[Opening Data section]
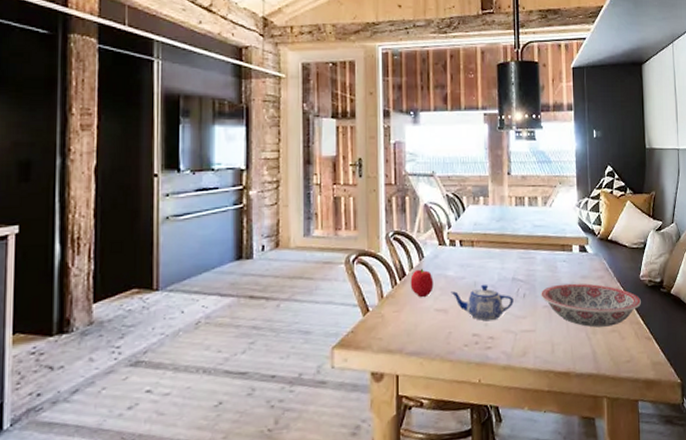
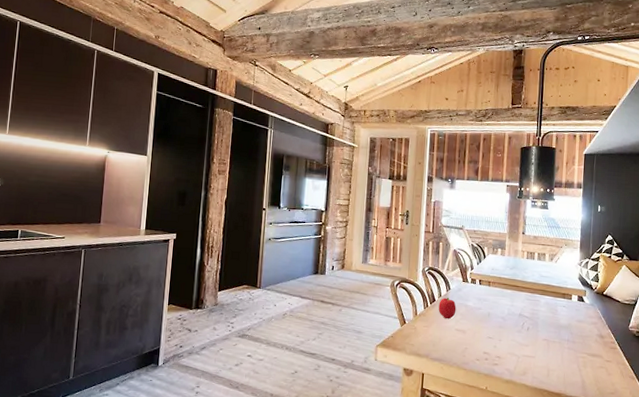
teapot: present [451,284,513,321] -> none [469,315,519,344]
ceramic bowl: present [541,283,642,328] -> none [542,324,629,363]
[Closing Data section]
[Opening Data section]
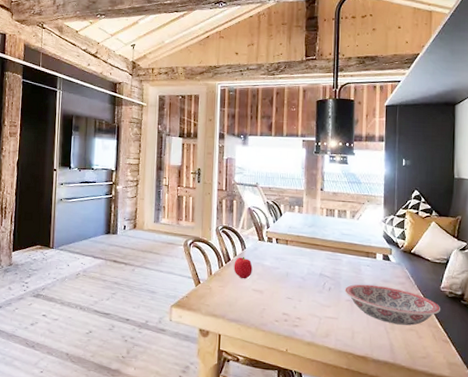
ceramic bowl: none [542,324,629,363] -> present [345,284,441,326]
[Closing Data section]
Task prompt: Using the data above, extract exactly the lines from the one that holds "teapot: present [451,284,513,321]" to the one that holds "ceramic bowl: present", both ends included, and no others.

Result of the task:
teapot: present [451,284,513,321] -> none [469,315,519,344]
ceramic bowl: present [541,283,642,328] -> none [542,324,629,363]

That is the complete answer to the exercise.